Speaking on Joy FM/Multi TV news analysis programme, Newsfile, Mr. Yaw Donkor said in law, no adverse finding should be made against a person without being given adequate opportunity to be heard.
He quoted copiously Article 282 to buttress his point. The article stipulates: “(1) Any person whose conduct is the subject of inquiry by a commission of inquiry, or who may, in any way be implicated or concerned in the matter under inquiry, is entitled to be represented by a lawyer at the inquiry; and any other person who may consider it desirable that he should be represented by a lawyer shall be allowed to be so represented.
“(2) A person referred to in clause (1) of this article may also be assisted by such other expert as may be reasonably necessary for the purpose of protecting his interests at the inquiry”.
Though they were not invited by the Judgement Debt Commission, despite their indication to appear before it, a leaked document containing the Commission’s report questioned the appropriateness of a 2.64 million US Dollar land compensation payment which former President Kufuor made to a British family on his last day in office.
Nana Akufo-Addo was also accused of causing financial loss to the state in the GNPC drill ship scandal.

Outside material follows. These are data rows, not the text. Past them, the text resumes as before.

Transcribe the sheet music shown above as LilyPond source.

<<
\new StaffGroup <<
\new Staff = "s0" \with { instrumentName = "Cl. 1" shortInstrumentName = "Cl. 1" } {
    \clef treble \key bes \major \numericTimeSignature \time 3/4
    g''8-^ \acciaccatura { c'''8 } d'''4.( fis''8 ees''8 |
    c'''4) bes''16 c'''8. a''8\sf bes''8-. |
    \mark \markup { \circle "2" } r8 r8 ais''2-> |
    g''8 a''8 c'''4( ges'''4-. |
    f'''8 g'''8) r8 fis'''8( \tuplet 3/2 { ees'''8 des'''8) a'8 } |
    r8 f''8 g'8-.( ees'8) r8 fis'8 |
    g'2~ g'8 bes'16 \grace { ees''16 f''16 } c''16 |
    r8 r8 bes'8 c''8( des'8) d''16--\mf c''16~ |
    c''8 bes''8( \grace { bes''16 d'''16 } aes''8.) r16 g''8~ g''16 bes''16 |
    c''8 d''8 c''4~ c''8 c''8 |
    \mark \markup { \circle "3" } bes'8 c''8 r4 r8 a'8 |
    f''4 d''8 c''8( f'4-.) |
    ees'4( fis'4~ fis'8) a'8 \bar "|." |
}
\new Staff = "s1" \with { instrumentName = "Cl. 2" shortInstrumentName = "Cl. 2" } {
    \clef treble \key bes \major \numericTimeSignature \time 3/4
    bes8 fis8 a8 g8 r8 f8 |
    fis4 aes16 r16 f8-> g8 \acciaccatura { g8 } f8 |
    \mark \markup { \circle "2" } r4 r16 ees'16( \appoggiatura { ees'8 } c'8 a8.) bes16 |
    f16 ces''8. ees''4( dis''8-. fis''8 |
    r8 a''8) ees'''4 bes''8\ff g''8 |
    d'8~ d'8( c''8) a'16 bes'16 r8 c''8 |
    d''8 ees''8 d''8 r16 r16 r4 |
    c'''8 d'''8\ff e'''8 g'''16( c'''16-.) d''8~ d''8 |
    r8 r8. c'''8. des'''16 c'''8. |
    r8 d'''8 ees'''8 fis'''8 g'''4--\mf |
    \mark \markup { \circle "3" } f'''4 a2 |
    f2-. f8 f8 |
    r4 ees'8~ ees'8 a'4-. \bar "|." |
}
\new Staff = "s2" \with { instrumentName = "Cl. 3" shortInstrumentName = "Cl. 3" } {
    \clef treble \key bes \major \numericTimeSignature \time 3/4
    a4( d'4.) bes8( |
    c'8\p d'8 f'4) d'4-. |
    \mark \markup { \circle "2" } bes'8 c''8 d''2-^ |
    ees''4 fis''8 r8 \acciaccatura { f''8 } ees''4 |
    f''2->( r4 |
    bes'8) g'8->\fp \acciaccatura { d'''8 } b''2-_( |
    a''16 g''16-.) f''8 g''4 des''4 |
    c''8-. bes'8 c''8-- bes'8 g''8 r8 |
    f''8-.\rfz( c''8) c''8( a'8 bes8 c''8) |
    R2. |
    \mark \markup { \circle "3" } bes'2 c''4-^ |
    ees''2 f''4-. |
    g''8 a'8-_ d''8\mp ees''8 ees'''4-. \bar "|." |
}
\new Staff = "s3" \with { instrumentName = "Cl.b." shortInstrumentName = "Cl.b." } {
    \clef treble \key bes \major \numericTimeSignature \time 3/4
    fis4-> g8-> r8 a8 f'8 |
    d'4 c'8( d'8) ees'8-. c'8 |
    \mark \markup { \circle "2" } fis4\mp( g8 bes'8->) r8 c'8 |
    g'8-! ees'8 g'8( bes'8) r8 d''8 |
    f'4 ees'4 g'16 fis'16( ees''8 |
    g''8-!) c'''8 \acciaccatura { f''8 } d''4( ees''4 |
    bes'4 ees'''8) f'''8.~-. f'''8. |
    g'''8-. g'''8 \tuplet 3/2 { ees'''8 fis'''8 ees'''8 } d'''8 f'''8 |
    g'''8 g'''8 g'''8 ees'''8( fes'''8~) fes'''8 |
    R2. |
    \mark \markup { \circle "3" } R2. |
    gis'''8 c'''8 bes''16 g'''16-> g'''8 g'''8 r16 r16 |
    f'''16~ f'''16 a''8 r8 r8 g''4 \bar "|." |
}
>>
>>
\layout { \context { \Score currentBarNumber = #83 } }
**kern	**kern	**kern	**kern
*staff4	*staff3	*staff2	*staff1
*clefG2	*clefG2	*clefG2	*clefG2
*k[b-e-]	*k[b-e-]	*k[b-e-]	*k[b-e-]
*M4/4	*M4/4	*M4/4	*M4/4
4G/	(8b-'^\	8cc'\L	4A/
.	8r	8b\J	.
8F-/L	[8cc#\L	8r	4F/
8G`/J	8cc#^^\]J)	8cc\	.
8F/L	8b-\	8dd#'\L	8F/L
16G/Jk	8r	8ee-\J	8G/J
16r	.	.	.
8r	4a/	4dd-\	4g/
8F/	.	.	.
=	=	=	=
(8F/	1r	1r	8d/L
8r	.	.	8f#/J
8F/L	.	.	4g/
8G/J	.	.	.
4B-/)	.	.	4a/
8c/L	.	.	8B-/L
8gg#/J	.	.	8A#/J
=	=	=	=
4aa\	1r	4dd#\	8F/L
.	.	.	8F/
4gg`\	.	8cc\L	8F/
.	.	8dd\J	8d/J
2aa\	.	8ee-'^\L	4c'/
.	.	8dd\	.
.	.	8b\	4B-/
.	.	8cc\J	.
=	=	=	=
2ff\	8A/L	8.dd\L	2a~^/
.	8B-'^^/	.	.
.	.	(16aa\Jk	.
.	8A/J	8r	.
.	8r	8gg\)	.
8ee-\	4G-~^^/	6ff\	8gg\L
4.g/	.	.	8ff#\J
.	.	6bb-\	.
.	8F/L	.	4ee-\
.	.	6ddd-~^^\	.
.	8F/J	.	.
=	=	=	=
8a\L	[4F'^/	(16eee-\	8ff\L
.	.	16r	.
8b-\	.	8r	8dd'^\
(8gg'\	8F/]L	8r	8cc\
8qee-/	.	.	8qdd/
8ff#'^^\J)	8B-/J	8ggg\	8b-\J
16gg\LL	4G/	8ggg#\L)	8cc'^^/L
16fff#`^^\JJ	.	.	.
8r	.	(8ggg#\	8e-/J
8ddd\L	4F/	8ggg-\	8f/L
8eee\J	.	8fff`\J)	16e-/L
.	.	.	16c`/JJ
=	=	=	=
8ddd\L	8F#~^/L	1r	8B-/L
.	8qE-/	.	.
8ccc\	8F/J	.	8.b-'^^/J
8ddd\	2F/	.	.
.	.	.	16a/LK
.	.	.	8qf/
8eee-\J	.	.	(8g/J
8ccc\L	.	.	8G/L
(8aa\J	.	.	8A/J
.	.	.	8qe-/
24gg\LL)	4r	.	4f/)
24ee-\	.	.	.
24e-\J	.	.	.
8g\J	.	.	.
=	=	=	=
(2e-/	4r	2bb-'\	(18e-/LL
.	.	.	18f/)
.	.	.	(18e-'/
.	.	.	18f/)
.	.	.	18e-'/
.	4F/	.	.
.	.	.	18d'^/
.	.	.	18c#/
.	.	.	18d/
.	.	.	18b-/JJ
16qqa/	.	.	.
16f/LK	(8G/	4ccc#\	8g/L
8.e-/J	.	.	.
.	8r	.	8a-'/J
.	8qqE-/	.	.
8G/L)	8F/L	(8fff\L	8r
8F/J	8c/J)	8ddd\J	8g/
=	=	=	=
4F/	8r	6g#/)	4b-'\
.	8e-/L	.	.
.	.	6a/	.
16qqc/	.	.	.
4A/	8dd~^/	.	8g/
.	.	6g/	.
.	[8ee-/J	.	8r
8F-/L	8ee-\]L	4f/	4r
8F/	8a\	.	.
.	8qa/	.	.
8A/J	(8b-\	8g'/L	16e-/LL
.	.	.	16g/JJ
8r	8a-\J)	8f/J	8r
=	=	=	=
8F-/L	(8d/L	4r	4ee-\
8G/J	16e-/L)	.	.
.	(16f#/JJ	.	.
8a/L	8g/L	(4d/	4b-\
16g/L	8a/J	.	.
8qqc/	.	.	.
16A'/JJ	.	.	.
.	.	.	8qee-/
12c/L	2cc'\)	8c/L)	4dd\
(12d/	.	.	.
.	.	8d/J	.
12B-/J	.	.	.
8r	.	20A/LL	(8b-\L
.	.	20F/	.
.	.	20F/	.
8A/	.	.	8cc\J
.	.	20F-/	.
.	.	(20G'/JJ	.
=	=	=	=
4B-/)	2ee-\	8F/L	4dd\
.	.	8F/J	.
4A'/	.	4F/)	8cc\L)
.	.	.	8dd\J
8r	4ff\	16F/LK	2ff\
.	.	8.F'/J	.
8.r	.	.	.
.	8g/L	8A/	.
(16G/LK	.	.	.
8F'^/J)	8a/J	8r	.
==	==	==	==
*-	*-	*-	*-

But the law lecturer rather faulted the Commission for what he described as its ‘procedural inappropriateness”.
Mr. Yaw Donkor therefore counselled the “excellent” lawyers at the Attorney General’s Department to advise the president on the best practice.
“[They should] advise the president to issue a white paper to set aside all adverse findings made against any persons whether Nana Addo, Hanna Tetteh, Kufuor because it has the effect of also preventing somebody like [Dr. Benjamin] Kunbuor from becoming a parliamentarian under Article 94, Hanna Tetteh the same.”
Sharing his thoughts on the same matter, a member of the NDC legal team, Abraham Amaliba said the findings of the Commission were grounded on facts, which “doesn’t need Nana Akufo-Addo to come in …unless there is something else which needed clarification”.
He maintained that Nana Akufo-Addo, ex-president Kufuor and those who appeared before the Commission were not on trial but only witnesses of the Commission.
Mr. Amaliba noted that persons criticising the Commission have also not been able to state what extra information the Commission needs which should have warranted the invitation of Akufo-Addo and the others.